Como a ex-primeira-dama transformou escolhas de estilo em mensagem pública e arquivo político de uma era. Imagem: Reprodução
Há mais de duas décadas o mundo observa Michelle Obama, primeiro como advogada e figura pública em ascensão, depois como primeira-dama que transformou a moda em linguagem. Nos oito anos em que acompanhou o marido, Barack Obama, na Casa Branca e, depois, no capítulo seguinte, consolidou um jeito de vestir que equilibra acessibilidade, sofisticação e propósito. “As pessoas esperavam pelos looks e, quando eu conquistava a atenção, elas ouviam o que eu tinha a dizer. Esse é o poder suave da moda”, escreve em “The Look”, seu novo livro que apresenta seu estilo pessoal e, nesta terça-feira (04.11),liderou os mais vendidos da Amazon na sessão de autores e autoras negras.

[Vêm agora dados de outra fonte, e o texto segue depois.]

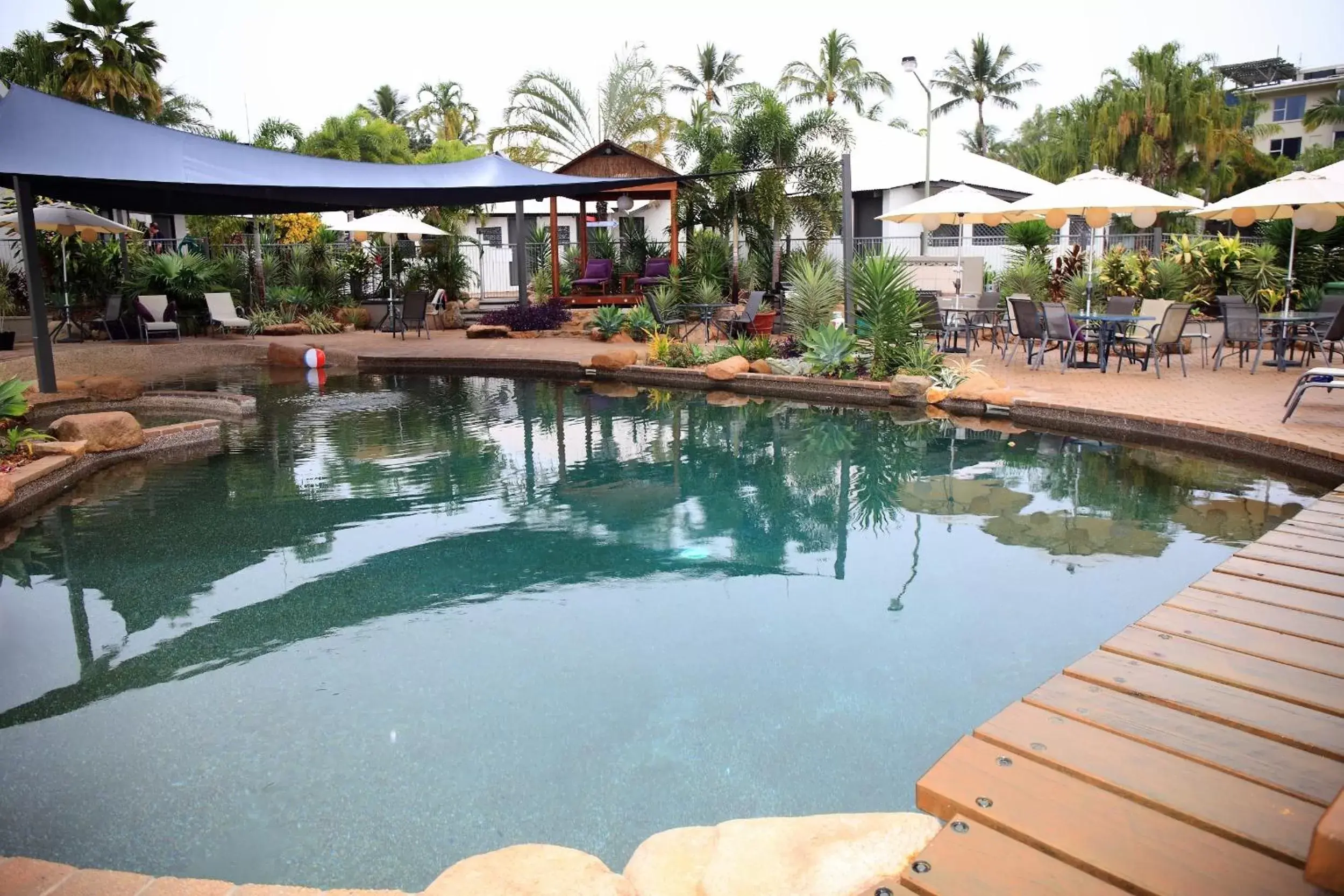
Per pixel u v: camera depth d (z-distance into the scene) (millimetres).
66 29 19703
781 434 8812
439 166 12109
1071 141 34625
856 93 35594
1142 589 4375
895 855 2066
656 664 3695
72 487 6973
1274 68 46750
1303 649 3113
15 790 2848
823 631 3988
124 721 3293
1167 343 10703
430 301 21188
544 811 2684
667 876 2068
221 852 2516
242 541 5543
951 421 9266
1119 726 2572
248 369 14812
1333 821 1561
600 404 10914
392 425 9617
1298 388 7234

Como relembra a publicação, no início de 2009, Michelle Obama usou casaco e vestido amarelo-claro de Isabel Toledo no Dia da Posse e, à noite, um modelo branco de um ombro só de Jason Wu. As escolhas inauguraram um protocolo próprio: estilistas norte-americanos, leitura fresca do cerimonial e uma silhueta limpa que marcou um começo. Ao mesmo tempo, sua imagem entrou no redemoinho do escrutínio público; o corpo atlético virou pauta, os cardigãs viraram rótulo e o cabelo se tornou ponto político. “Eu sabia que não poderia oferecer nada mais até que o país me conhecesse”, disse em entrevista a ABC. Durante os anos na Casa Branca, ela manteve os fios lisos para não deslocar o foco do trabalho e, ao lado do cabeleireiro Johnny Wright, aprendeu caminhos de proteção com perucas e extensões, preparando o terreno para um futuro de mais liberdade.

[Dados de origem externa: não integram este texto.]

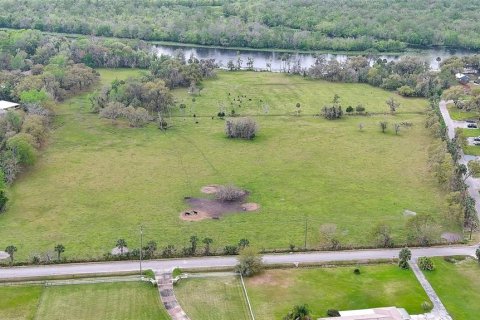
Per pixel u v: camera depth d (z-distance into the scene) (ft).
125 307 474.08
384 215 651.25
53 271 519.60
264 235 601.21
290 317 439.63
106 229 606.55
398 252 566.77
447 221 636.48
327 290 499.51
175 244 577.84
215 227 617.21
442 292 499.10
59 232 596.70
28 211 640.17
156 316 463.83
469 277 523.29
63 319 456.04
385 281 513.04
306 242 586.45
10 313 460.96
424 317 464.65
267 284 508.53
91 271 521.24
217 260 545.44
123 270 524.11
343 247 574.97
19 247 562.25
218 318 462.60
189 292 496.64
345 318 448.24
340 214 652.89
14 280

Com a imagem consolidada, a paleta e as formas ganham jogo. No segundo mandato de Obama, a experiência cresce sem romper o código institucional. Em 2021, já na posição de ex-primeira-dama, ela ressignifica a cena pública na posse de Joe Biden com o conjunto framboesa de Sergio Hudson. Monocromia intensa, impacto de presença, e a visibilidade de um designer negro americano em um momento de alta audiência.

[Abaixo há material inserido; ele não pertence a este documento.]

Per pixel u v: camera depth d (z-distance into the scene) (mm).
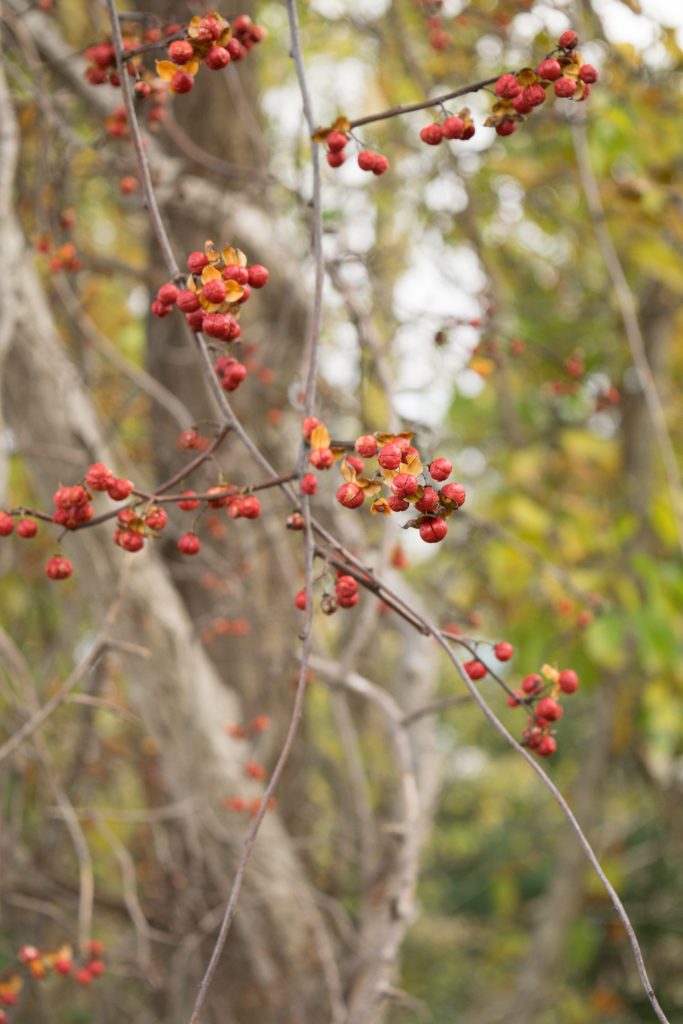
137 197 3557
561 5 3330
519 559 4359
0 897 3514
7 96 2893
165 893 4164
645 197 4020
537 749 1683
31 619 5059
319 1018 3615
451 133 1734
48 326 3182
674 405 5707
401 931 2430
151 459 4125
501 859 8992
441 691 6848
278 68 4961
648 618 4250
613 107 3838
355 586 1618
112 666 4219
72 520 1614
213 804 3514
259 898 3559
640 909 8000
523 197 4957
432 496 1351
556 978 7328
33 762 4020
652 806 7711
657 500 4523
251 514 1605
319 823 4227
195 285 1570
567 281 5855
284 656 3887
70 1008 4629
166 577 3471
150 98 2971
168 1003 3982
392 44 4215
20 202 3215
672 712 4766
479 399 5469
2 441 2797
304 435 1575
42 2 3006
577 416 5730
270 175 3266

Na fase pós-Casa Branca, o repertório se ampliou. A partir de então, o cabelo abre outro capítulo. No livro, Michelle mapeia o alisamento químico da infância à rotina de proteção térmica que manteve durante o governo. Assim que a narrativa pública estava assentada, vieram as tranças, os coques altos, os cachos e as mechas castanhas. “Tranças são mais fáceis; me dão liberdade”, diz. O gesto dialoga com discussões atuais sobre discriminação capilar e iniciativas que proíbem sanções por textura e estilo. Ela reconhece que a decisão de manter o cabelo liso na Casa Branca foi estratégica para aquele tempo e, no presente, usa a própria imagem para abrir espaço a outras leituras de profissionalismo e beleza.
Nada disso acontece ao acaso. Meredith Koop, stylist de longa data, organiza as aparições por pauta e contexto, define paletas funcionais, escolhe materiais que resistem à luz de palco e câmeras e alterna nomes consagrados e vozes em ascensão sem deslocar a mensagem central. Com ela, a alfaiataria sem mangas da Monse e o smoking canadense da Ganni passam a compor um repertório coerente, em diálogo com beleza e cabelo. Assim, “The Look” registra esse processo criativo de moda, com fotos e com textos da própria equipe e que deixa claro seu método: roupa como ferramenta de trabalho e imagem construída para servir ao que será dito.